According to state data, 84 percent of state public high school students in the class of 2011 participated in the SAT, up from 75 percent last year. A total of 61,813 students took the SAT exam.

Massachusetts' participation rate ranks behind only two states: Maine (100 percent), where the SAT is used as the state-mandated No Child Left Behind assessment in high school, and New York (85 percent).

In Massachusetts, overall participation in AP exams by public school students rose by 9 percent in 2011. The enrollment trend includes some schools in the Berkshires.

In the 2007-2008 school year, for example, Drury High School in North Adams had 15 students enrolled in an AP English course. This year, it has 49 students enrolled in an AP English course, according to Tim Callahan, dean of curriculum and instruction and director of technology.

At Hoosac Valley, Moro said that interest in AP Psychology has grown so much that two class sections are now offered.

Taconic High School guidance counselor Susan Pivero said the Pittsfield Public Schools are a big proponent of all three of these college readiness exams. She agreed with state data that more students are taking them.

"I think [students] are appreciating the value the tests have for college acceptance and that we're doing a better job at letting them know the benefit. It also allows them to experience that level of rigor of work presented in college," Pivero said.

Pittsfield Public Schools offers the largest number of AP courses: 18 at Pittsfield High School and 11 at Taconic.
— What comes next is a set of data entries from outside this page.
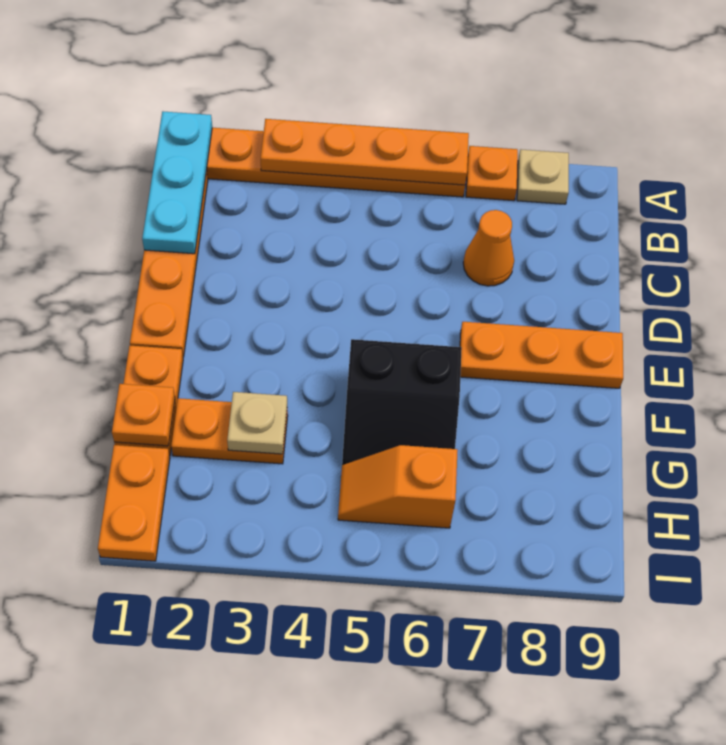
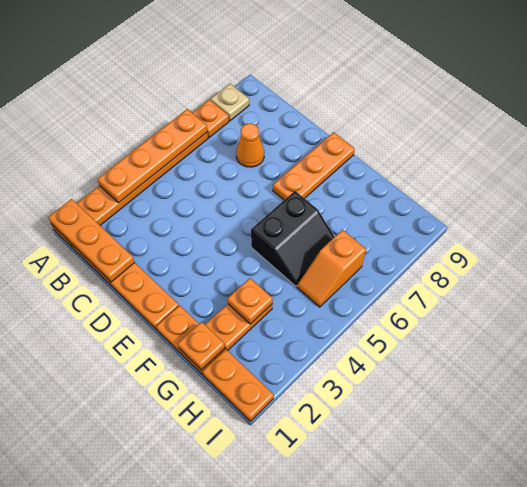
cyan plate A1:C1 level 2 -> orange plate A1:C1 level 2
tan plate G3 level 2 -> orange plate G3 level 2

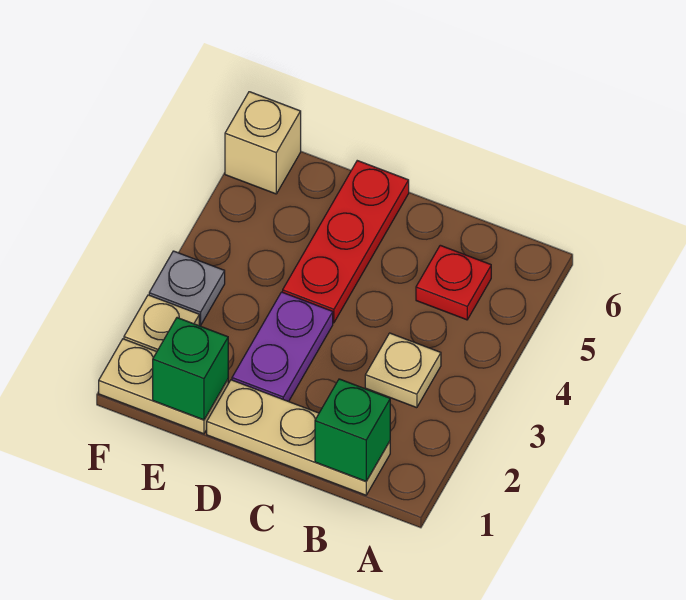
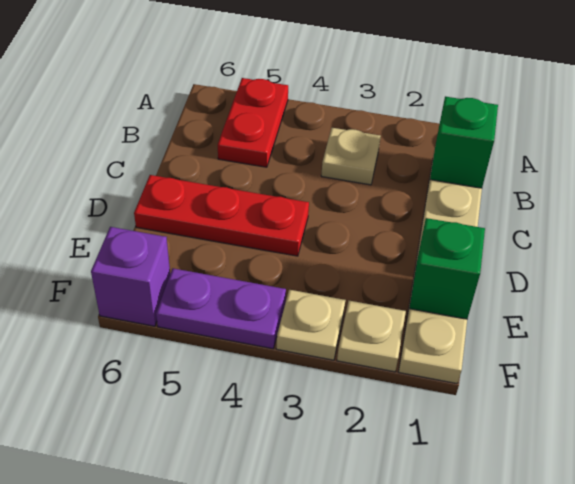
red plate B5 level 1 -> red plate A5:B5 level 1
purple plate D2:D3 level 1 -> purple plate F4:F5 level 1
grey plate F3 level 1 -> tan plate F3 level 1
tan brick F6 level 1 -> purple brick F6 level 1

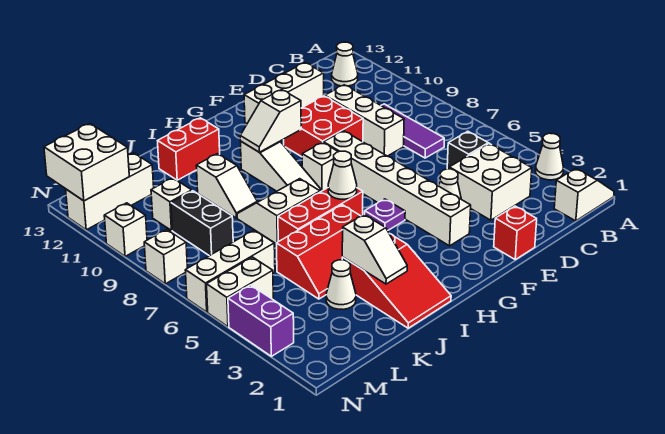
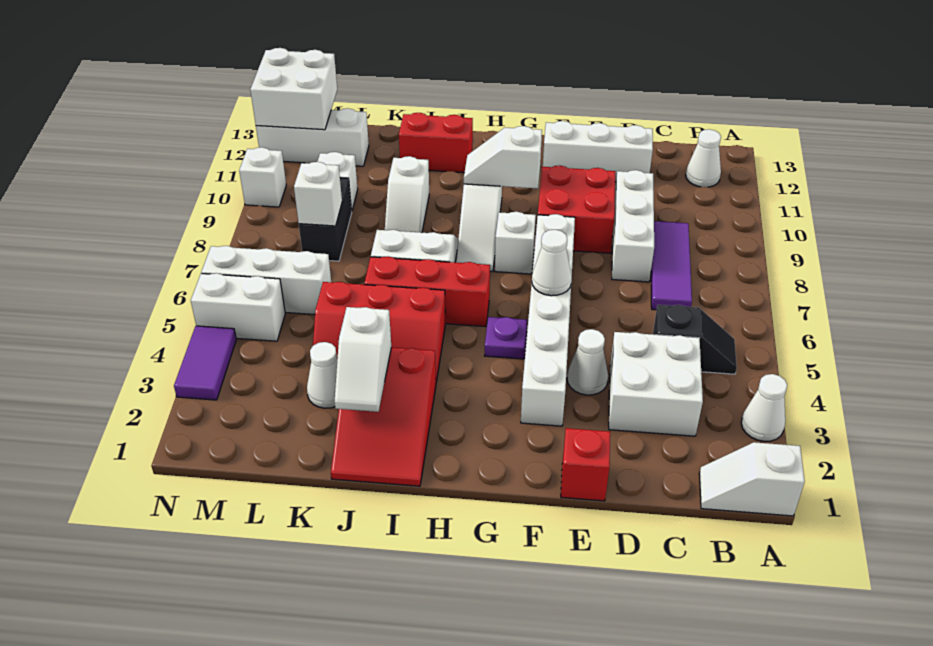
white slope A1:B1 level 1 top B -> white slope A1:B1 level 1 top A
white cone H6 level 2 -> white cone F6 level 2
purple brick N3:N4 level 1 -> purple tile N3:N4 level 1
white brick N8 level 1 -> white brick L8 level 2

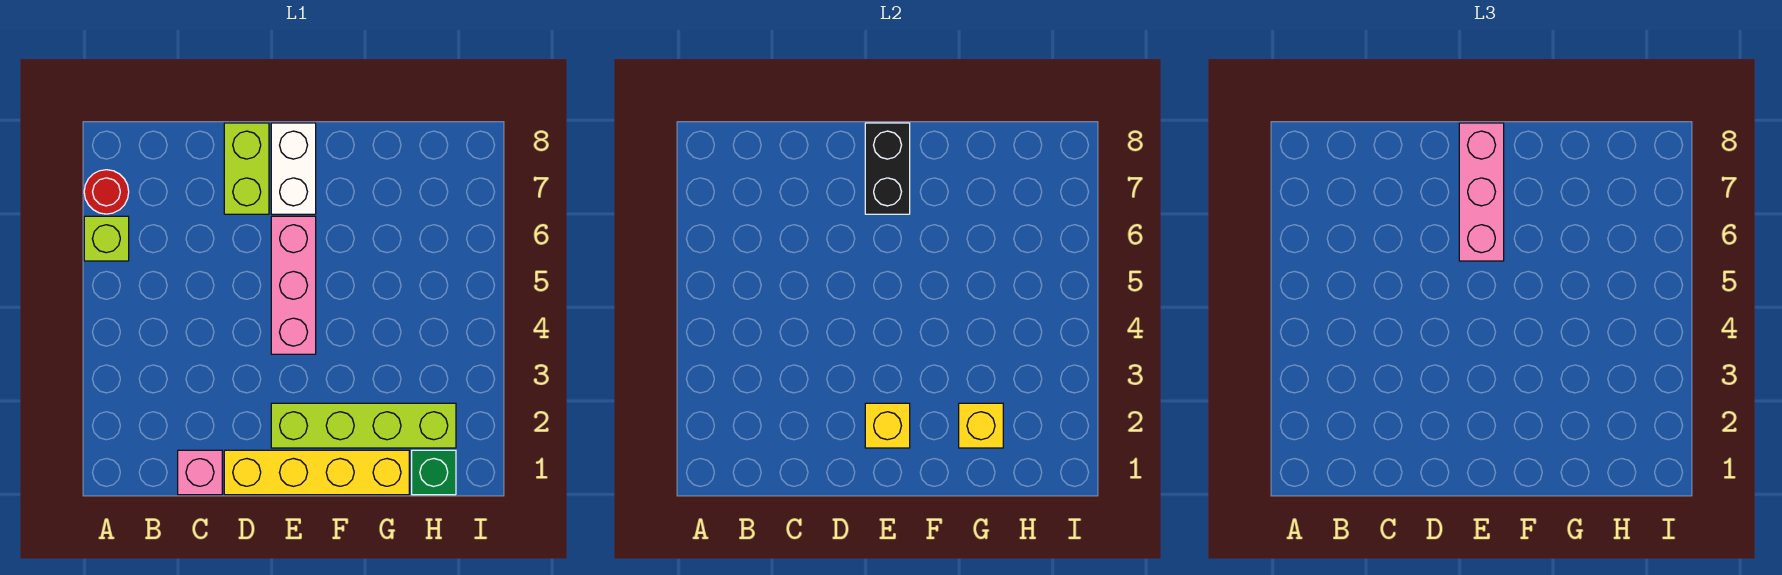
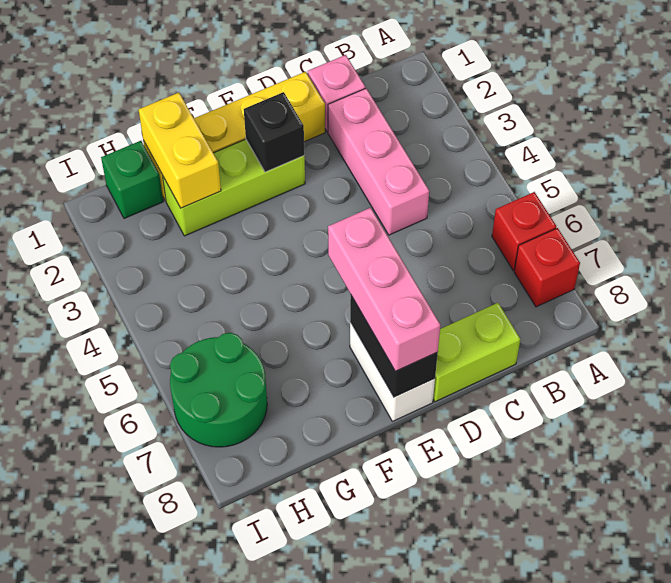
lime brick A6 level 1 -> red brick A6 level 1
red round brick A7 level 1 -> red brick A7 level 1
lime brick D7:D8 level 1 -> lime brick C8:D8 level 1
lime brick E2:H2 level 1 -> lime brick E2:G2 level 1
yellow brick E2 level 2 -> black brick E2 level 2
pink brick E4:E6 level 1 -> pink brick C2:C4 level 1
yellow brick G2 level 2 -> yellow brick G1:G2 level 2
none -> green round brick H6:I7 level 1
The district also pays for all its students to take the PSATs.

In Berkshire County, participation in these exams is optional for students, except at the Berkshire Arts & Technology Charter Public School, which lists itself as a college preparatory school.

According to college and internship counselor Barbara Robertson, BArT students are required to take the PSATs in the 10th and 11th grades, and students are required to take the SAT at least once during their high school career.

"We want them to be as prepared as possible," she said.